Sampai kapan pun juga limfedema tak bisa dinormalkan kembali. Karenanya pasien memang cuma bisa pasrah diri dengan mempersiapkan mental sekuat baja. Inilah sebabnya saya bisa mengalahkan fisioterapi demi terapi di sinshe yang jelas-jelas membantu mengatasi efek samping kemoterapi saya. Besok anak saya akan kembali mengurus surat-surat untuk kontrol ke klinik onkologi. Insya Allah hari Rabu malam resep obat kemoterapi dari dokter onkologi saya sudah dapat diajukan. Dan ini artinya kemoterapi saya bisa dilanjutkan kembali. Saya benar-benar bertekad sembuh untuk membahagiakan anak-anak, dokter dan kerabat saya yang rela merawat menolong saya sejak lama. Maka jika Allah mengizinkan akan saya dedikasikan kasus penyakit saya sebagai latihan kerja bagi onkologis saya yang belia tapi cemerlang ini. Insya Allah. Bismillahirahmanirahim. La haula wa la quwwatta illa billah............

(Bersambung)



2 komentar:

  1. Informasi ini perlu disebarluaskan kepada para ibu agar terdeteksi lebih dini jika ada kemungkinan kanker payudara.
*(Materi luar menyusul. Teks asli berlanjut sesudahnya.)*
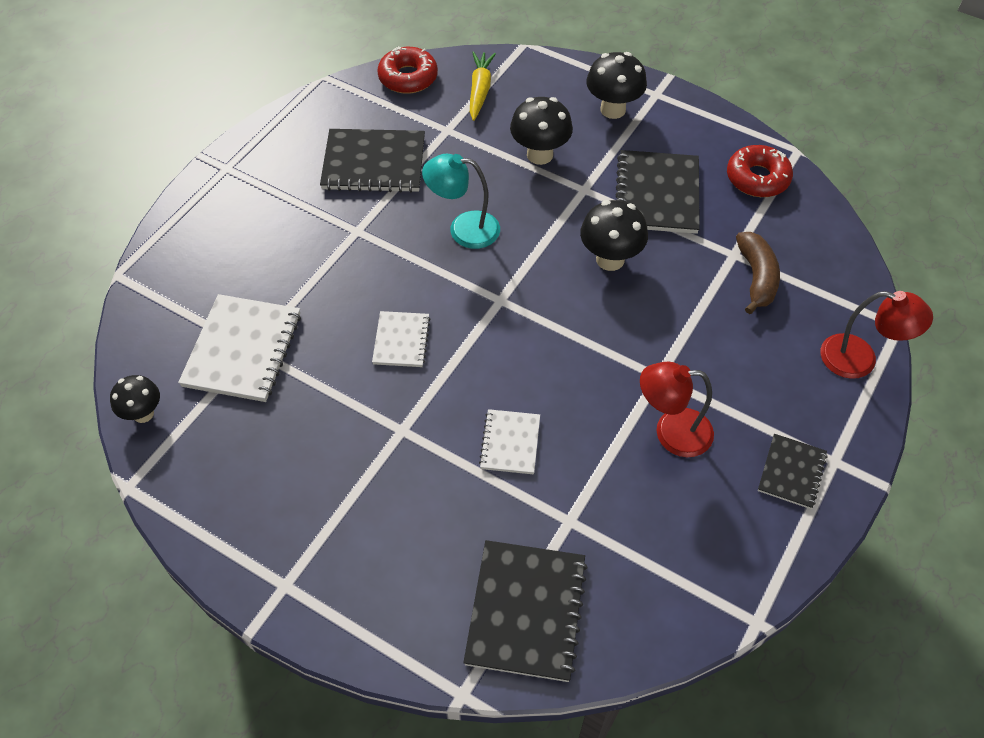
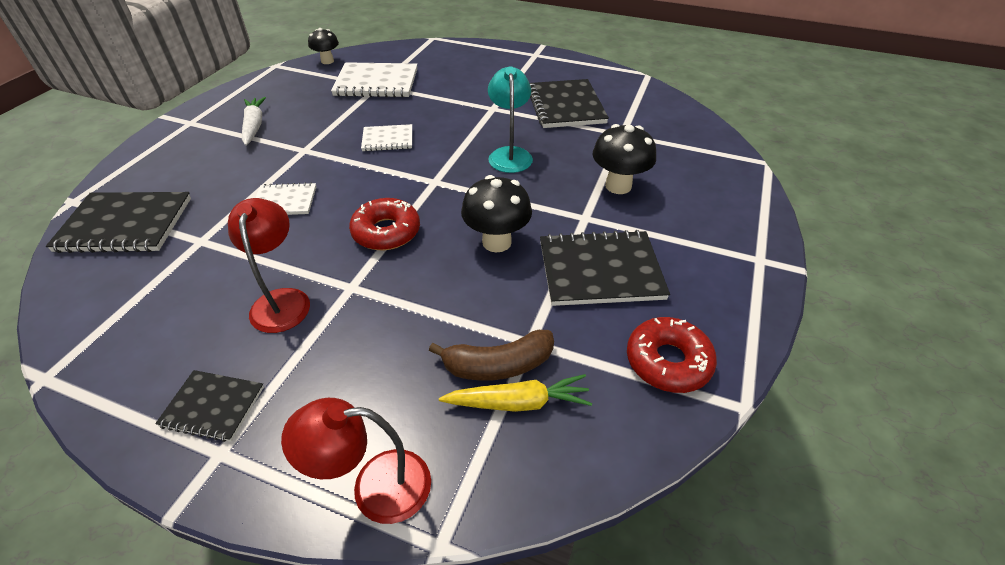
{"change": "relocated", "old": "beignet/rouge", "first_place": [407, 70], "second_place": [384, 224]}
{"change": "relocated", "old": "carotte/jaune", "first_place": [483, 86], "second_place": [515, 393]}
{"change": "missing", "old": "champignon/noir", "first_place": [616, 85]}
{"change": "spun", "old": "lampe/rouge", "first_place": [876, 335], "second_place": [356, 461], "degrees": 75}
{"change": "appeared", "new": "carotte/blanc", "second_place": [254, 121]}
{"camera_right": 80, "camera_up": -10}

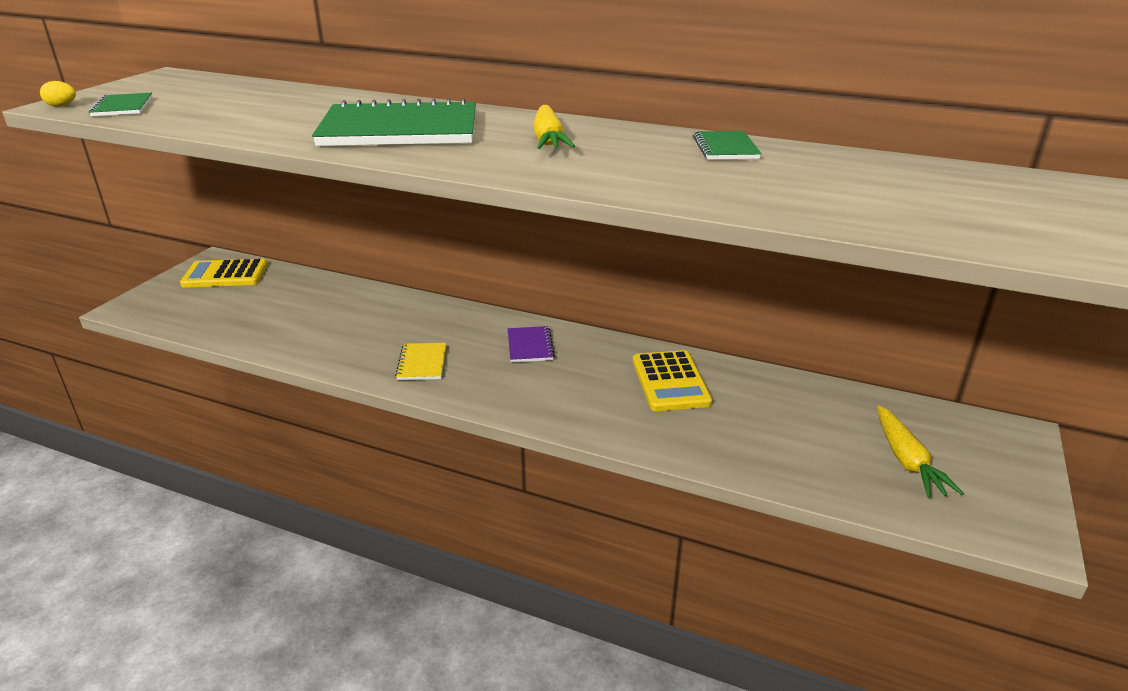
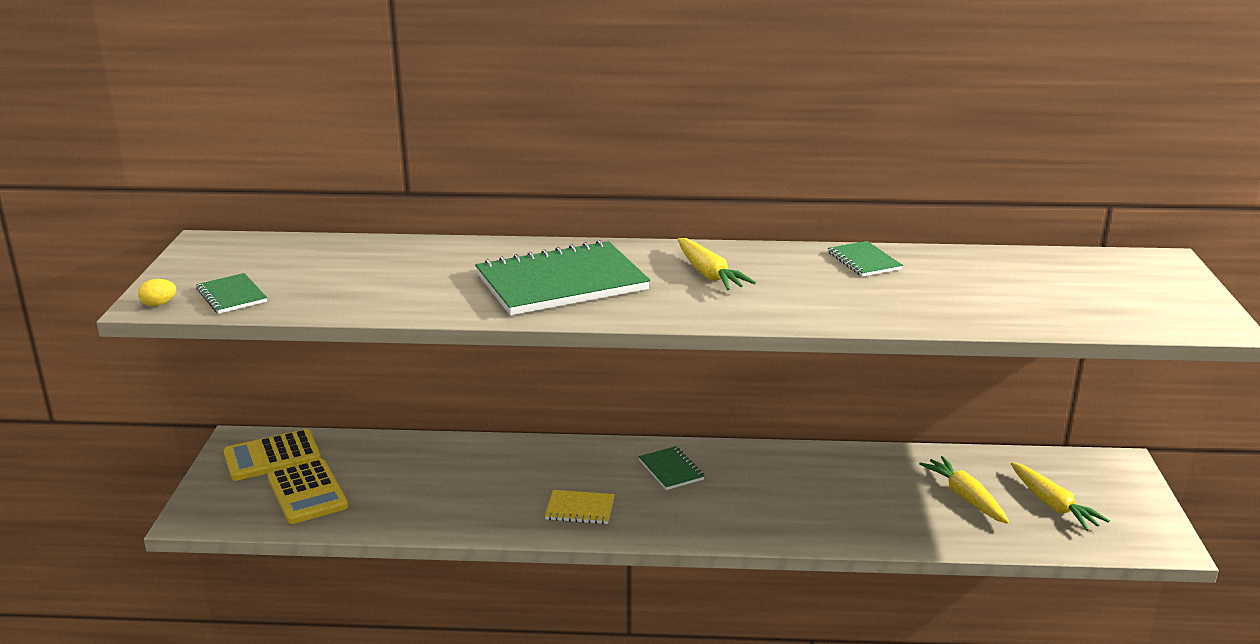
{"change": "colour", "old": "carnet/violet", "new": "carnet/vert", "first_place": [531, 344], "second_place": [671, 468]}
{"change": "spun", "old": "carnet/jaune", "first_place": [420, 361], "second_place": [580, 507], "degrees": -60}
{"change": "relocated", "old": "calculatrice/jaune", "first_place": [672, 380], "second_place": [308, 491]}
{"change": "appeared", "new": "carotte/jaune", "second_place": [964, 490]}
{"camera_right": -20, "camera_up": -5}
    Oh ya kak, katanya jika asi-nya sering keluar untuk menyusui anak. Kemungkinan kanker payudara itu kecil. Itu beneran apa nggak sih.

    BalasHapus
    Balasan
    1. Sebrtulnya nggak hanya para ibu yang perlu tahu ini, gadis pun juga. Termasuk kaum pria karena meski sedikit ada juga pria yang terserang kanker payudara karena gaya hidupnya yang salah.

      Betul, jika dipakai menyusui, maka kelenjar susunya tidak tersumbat. Ini sebabnya perempuan sebaiknya menikah, hamil dan menyusui. Atau pada ibu-ibu yang puting susunya kurang mencuat sehingga bayinya kesulitan mengisap, air susunya dikeluarkan dengan pompa supaya nggak ada sumbatan kelenjar air susu.

      Terima kasih ya sudah mampir ke tempat saya. Salam kenal.